Problem hardness: If we require a deterministic answer to the problem, classically, we have to inquire of the oracle \(2^{n-1}+1\) times in the worst case. The quantum approach requires a single query, thus, introducing a clear exponential speedup. (Without requiring deterministic determination, namely, allowing application of the classical probabilistic algorithm to get the result up to some error, then the exponential speedup is lost: taking \(k\) classical evaluations of the function \(f\) determines whether the function is constant or balanced, with a probability of \(1-1/2^k\)).
We define the Deutsch-Jozsa algorithm, which has a quantum part and a classical postprocess part. Then, we run the algorithm on two different examples, one with a simple \(f(x)\) and another that is more complex. A mathematical explanation of the algorithm is provided at the end of this notebook.
How to Build the Algorithm with Classiq
We define a deutsch_jozsa
quantum function whose arguments are a quantum function for the black box \(f(x)\), and a quantum variable on which it acts, \(x\). The Deutsch-Jozsa algorithm comprising three quantum blocks (see Figure 1): a Hadamard transform, an arithmetic oracle for the black box function, and another Hadamard transform.
The Quantum Part
from classiq import *
@qfunc
def prep_minus(out: Output[QBit]) -> None:
allocate(1, out)
X(out)
H(out)
@qfunc
def my_oracle(predicate: QCallable[QNum, QBit], target: QNum) -> None:
aux = QBit("aux")
within_apply(within=lambda: prep_minus(aux), apply=lambda: predicate(target, aux))
@qfunc
def deutsch_jozsa(predicate: QCallable[QNum, QBit], x: QNum) -> None:
hadamard_transform(x)
my_oracle(predicate=lambda x, y: predicate(x, y), target=x)
hadamard_transform(x)
The Classical Postprocess
The classical part of the algorithm reads: The probability of measuring the \(|0\rangle_n\) state is 1 if the function is constant and 0 if it is balanced. We define a classical function that gets the execution results from running the quantum part and returns whether the function is constant or balanced:
def post_process_deutsch_jozsa(parsed_results):
if len(parsed_results) == 1:
if 0 not in parsed_results:
print("The function is balanced")
else:
print("The function is constant")
else:
print(
"cannot decide as more than one output was measured, the distribution is:",
parsed_results,
)
Example: Simple Arithmetic Oracle
We start with a simple example on \(n=4\) qubits, and \(f(x)= x >7\). Classically, in the worst case, the function should be evaluated \(2^{n-1}+1=9\) times. However, with the Deutsch-Jozsa algorithm, this function is evaluated only once.

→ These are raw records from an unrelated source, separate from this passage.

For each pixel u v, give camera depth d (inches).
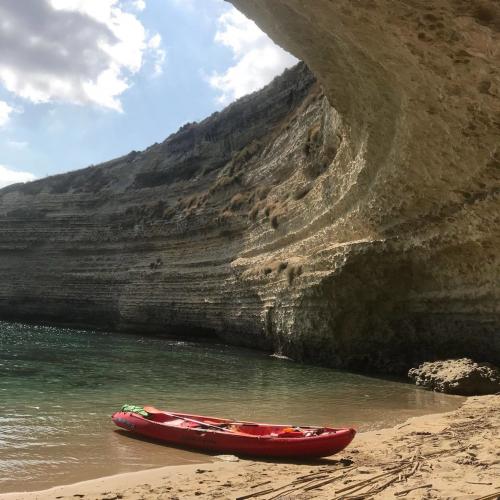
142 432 356.2
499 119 446.6
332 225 914.7
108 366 827.4
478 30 344.8
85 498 227.9
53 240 2130.9
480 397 523.5
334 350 868.6
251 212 1347.2
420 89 480.7
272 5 495.2
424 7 347.9
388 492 217.5
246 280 1217.4
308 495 222.5
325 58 570.9
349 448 324.2
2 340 1278.3
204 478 261.7
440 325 735.1
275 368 841.5
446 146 547.5
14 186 2420.0
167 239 1739.7
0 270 2209.6
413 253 725.3
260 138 1742.1
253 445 312.8
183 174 2026.3
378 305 810.2
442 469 245.6
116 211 2026.3
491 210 558.3
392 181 680.4
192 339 1520.7
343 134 821.9
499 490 203.5
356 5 380.5
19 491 241.8
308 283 896.3
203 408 475.2
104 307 1873.8
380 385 649.0
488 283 626.2
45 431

We build a predicate for this specific use case:
@qfunc
def simple_predicate(x: QNum, res: QBit) -> None:
res ^= x > 7
Next, we define a model by inserting the predicate into the deutsch_jozsa
function:
NUM_QUBITS = 4
@qfunc
def main(x: Output[QNum]):
allocate(NUM_QUBITS, x)
deutsch_jozsa(lambda x, y: simple_predicate(x, y), x)
qmod = create_model(main, out_file="simple_deutsch_jozsa")
qprog = synthesize(qmod)
Finally, we execute and call the classical postprocess:
result = execute(qprog).result_value()
results_list = [sample.state["x"] for sample in result.parsed_counts]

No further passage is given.